Das war unser heutiges Programm. Ganz ohne hetzen haben wir uns schon gegen drei auf den Weg zum Bus machen können. Dafür mussten wir zwar ein ganzes Stück laufen, sind dabei aber auch an der Mündung der beiden Flüsse vorbeigekommen. Für Fußgänger gabs dort neben den Brücken noch einen ganz neckischen Überweg. Alca hat sich zumindest teilweise getraut. Ich nicht.

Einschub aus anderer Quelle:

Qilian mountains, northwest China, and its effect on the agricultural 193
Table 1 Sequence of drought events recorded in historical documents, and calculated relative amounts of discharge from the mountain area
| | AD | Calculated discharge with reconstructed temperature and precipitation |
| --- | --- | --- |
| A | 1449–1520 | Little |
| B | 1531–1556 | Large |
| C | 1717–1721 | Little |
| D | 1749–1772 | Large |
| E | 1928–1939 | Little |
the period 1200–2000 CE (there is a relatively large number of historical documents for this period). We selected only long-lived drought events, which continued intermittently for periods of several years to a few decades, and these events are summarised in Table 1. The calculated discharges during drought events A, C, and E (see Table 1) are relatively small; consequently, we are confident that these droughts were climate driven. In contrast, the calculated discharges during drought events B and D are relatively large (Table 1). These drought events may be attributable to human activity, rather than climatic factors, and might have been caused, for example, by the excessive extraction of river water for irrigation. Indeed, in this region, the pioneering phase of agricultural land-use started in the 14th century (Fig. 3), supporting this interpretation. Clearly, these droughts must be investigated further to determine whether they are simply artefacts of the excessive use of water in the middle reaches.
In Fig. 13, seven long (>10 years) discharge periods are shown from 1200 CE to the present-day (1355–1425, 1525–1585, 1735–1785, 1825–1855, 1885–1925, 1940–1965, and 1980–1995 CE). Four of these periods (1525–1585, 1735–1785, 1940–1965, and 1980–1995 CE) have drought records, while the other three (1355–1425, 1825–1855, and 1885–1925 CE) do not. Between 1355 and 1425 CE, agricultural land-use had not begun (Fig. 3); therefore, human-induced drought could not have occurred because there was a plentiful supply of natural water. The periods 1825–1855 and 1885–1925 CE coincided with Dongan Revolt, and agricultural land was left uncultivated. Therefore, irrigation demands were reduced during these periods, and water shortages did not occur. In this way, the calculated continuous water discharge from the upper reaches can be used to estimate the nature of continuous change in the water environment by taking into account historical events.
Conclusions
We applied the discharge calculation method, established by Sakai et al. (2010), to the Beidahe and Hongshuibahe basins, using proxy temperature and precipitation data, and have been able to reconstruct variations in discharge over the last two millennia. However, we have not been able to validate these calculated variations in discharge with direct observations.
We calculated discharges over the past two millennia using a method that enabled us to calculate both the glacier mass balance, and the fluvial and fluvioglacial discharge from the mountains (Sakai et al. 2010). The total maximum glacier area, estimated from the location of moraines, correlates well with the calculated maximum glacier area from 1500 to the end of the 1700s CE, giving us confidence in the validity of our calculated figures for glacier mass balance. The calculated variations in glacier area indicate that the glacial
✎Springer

Ein kurzes Stück später waren wir dann auch an der Bushaltestelle angekommen und mussten ein paar Minuten auf den Bus warten. Als dieser dann kam, mussten wir uns reindrängen, so voll war er. Zum Glück mussten wir nicht lange stehen, da die ganzen Schüler ein paar Haltestellen später ausgestiegen sind. Doch nachdem wir einen Platz hatten und es ein Stück recht leer im Bus war, füllte sich dieser dann wieder recht stark und an unserer Haltestelle mussten wir uns nach vorn kämpfen, um zu bezahlen und auszusteigen. In Japan bezahlt man die Busfahrt erst beim Aussteigen. Im Stadtgebiet kostet eine Fahrt 220 Yen, also recht günstig und man kann mit der Linie 206 schön im Kreis fahren. Praktischerweise fährt die auch fast vor unserer Haustür ab.
Zu Hause angekommen haben wir einen gemütlichen gemacht. Alca hat Blog geschrieben, ich hab gelesen. Dann haben wir uns was zu futtern geholt und ich hab mir erstmal die Hälfte der Brühe von den Udon auf die Hose geschüttelt. Also hieß es noch einmal waschen. Anschließend hab ich mich an meinen Blogeintrag gemacht und Alca übt jetzt ganz verbissen Katakana.

Das wars für heute. Morgen ist unser vorletzter richtige Tag in Kyoto und wir wollen uns die Gegend rund um den Goldenen Pavillion ansehen. Hoffentlich ist das Wetter dann etwas besser und der Tempel glänzt schön in der Sonne.
Elisabeth aka Mari

PS: Wer heute Bilder von uns beiden vermisst, muss sich gedulden. Erst hatte ich vergessen, die von Alcas Kamera herunterzuladen und dann war ich zu faul, es noch zu tun, weil ich meine bereits alle online gestellt hatte und ich mich nicht noch einmal mit Picasa auseinandersetzen wollte. Einmal am Tag reicht. Ich mag das Programm nämlich immer noch nicht, auch wenn die Funktion mit den Webalben ganz praktisch ist.